A HARE-COURSING trial has been heralded as a landmark victory by North Yorkshire police.

The Press reported yesterday that three-times champion jumps trainer Peter Easterby had been found guilty at Scarborough Magistrates’ Court of permitting land to be used for hare-coursing.

Now the police officers behind the trial have been described as a “credit to the force”.

Steve Read, North Yorkshire’s acting assistant chief constable, has praised the officers behind the case and has claimed it as a national first.

Easterby, a 79-year-old former racehorse trainer, of Great Habton, near Malton, was also convicted of attending a hare-coursing event near Malton in March 2007.

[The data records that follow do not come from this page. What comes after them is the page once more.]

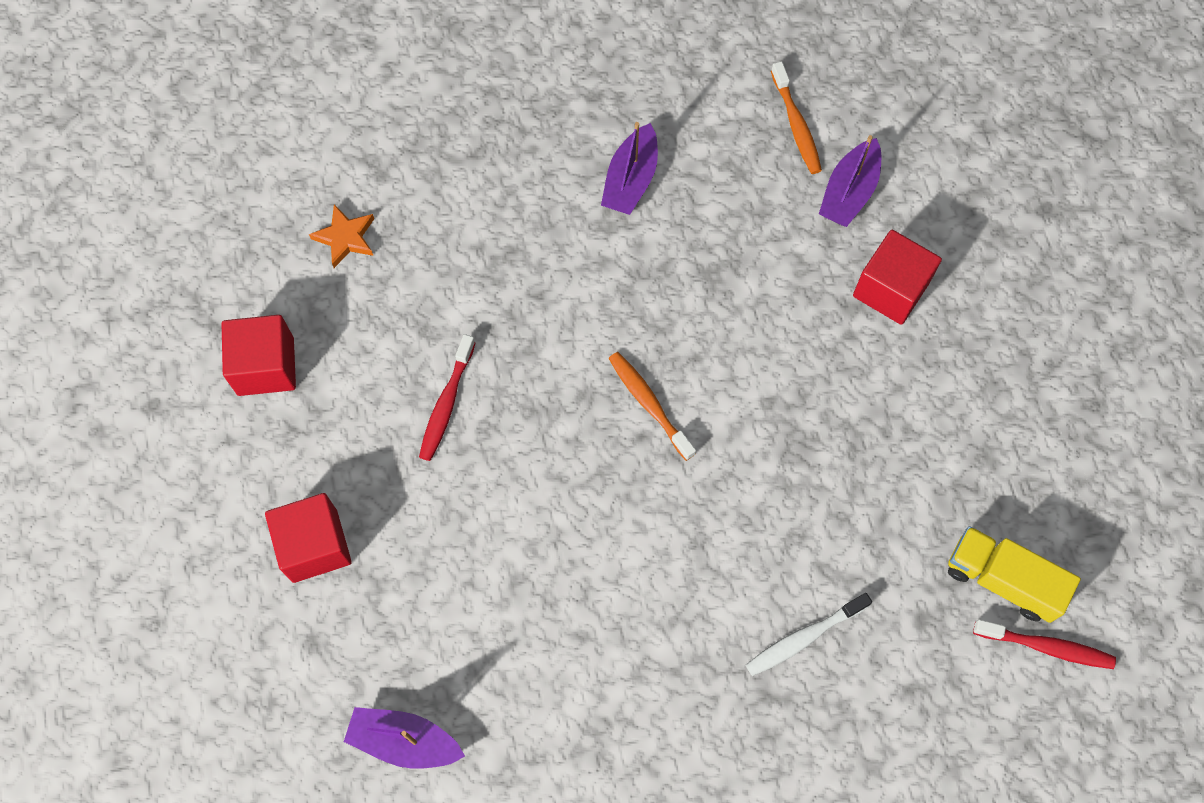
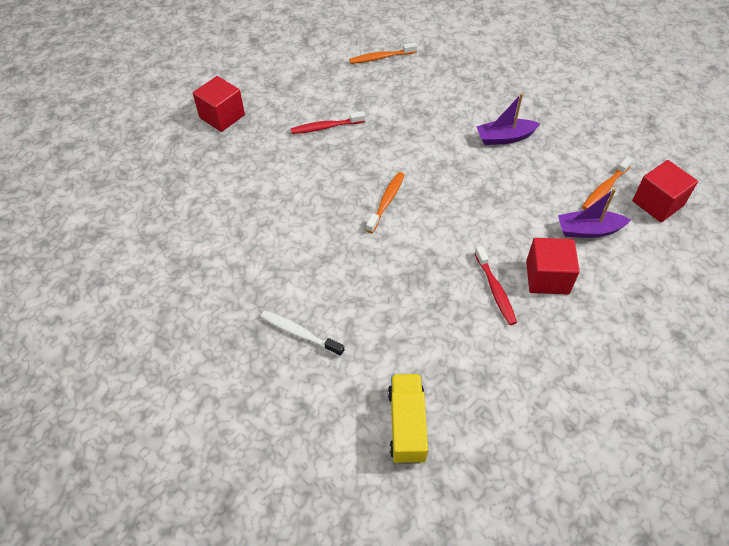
camera: 60 degrees right, 15 degrees down
red cube [222,315,296,396] -> red cube moved to [632,160,698,222]
orange star [309,204,374,268] -> orange toothbrush [349,42,417,64]
purple boat [344,707,465,768] -> none
red toothbrush [973,619,1116,669] -> red toothbrush moved to [475,246,517,325]

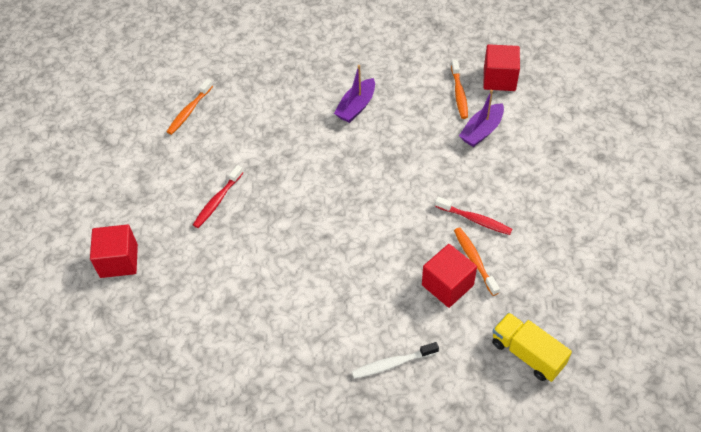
camera: 45 degrees left, 0 degrees up
orange toothbrush [366,172,405,233] -> orange toothbrush moved to [454,228,500,296]
red cube [526,238,580,294] -> red cube moved to [422,244,477,308]

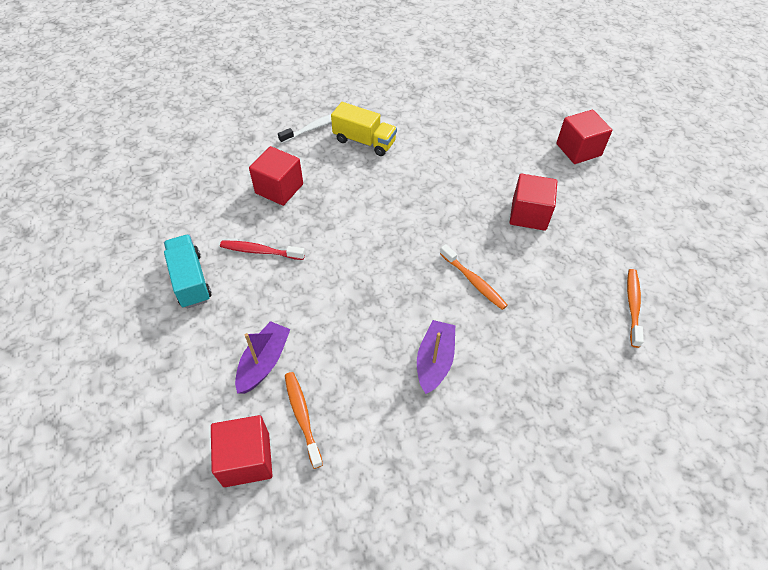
camera: 160 degrees right, 0 degrees up
red toothbrush [193,165,243,228] -> red cube [510,174,557,231]
orange toothbrush [454,228,500,296] -> orange toothbrush moved to [440,244,508,310]
yellow truck [492,312,572,382] -> yellow truck moved to [331,102,397,156]
none -> turquoise truck [164,234,212,308]

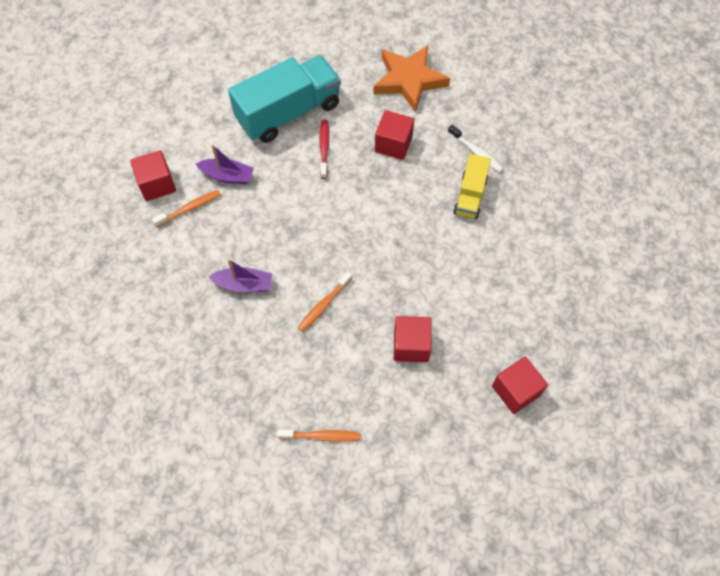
camera: 80 degrees right, 10 degrees up
turquoise truck [164,234,212,308] -> turquoise truck [228,55,341,143], size x1.85
none -> orange star [373,45,450,113]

He was convicted along with Major John Shaw, 56, of Welburn, who faced the same charges before Scarborough magistrates.

Mr Read said: “This case highlights the complexities of interpreting and enforcing the Hunting With Dogs Act.

“But it also proves that the Act can, with the requisite amount of skilful investigation, be enforced successfully.

“North Yorkshire Police officers are trained to deal with wildlife crime as part of their development. And our specialist wildlife crime officers are a credit to the force.

“This case also highlights the fact that, although we would never have sufficient officers to monitor every rural activity in a policing area which is the largest in England, we are very willing to conduct the necessary professional investigation when presented with evidence indicating that offences have been committed.

“To put it into context nationally, I believe this is the first successful prosecution pursued by a police force in England and Wales under Section 5 of the Hunting With Dogs Act since it came into force in 2005.

“I therefore congratulate the wildlife crime officer who led the investigation into this very complex and challenging case.”

Hare-coursing is the pursuit of hares with greyhounds and other sight-hounds, which chase the hare by sight and not by scent.

Shaw and Easterby denied the charges and claimed they were not aware that what was taking place on their land near Malton was illegal.

Shaw had been advised by a leading barrister that what he was doing was legal.

Both men were given an absolute discharge following the conviction and no costs were awarded against them.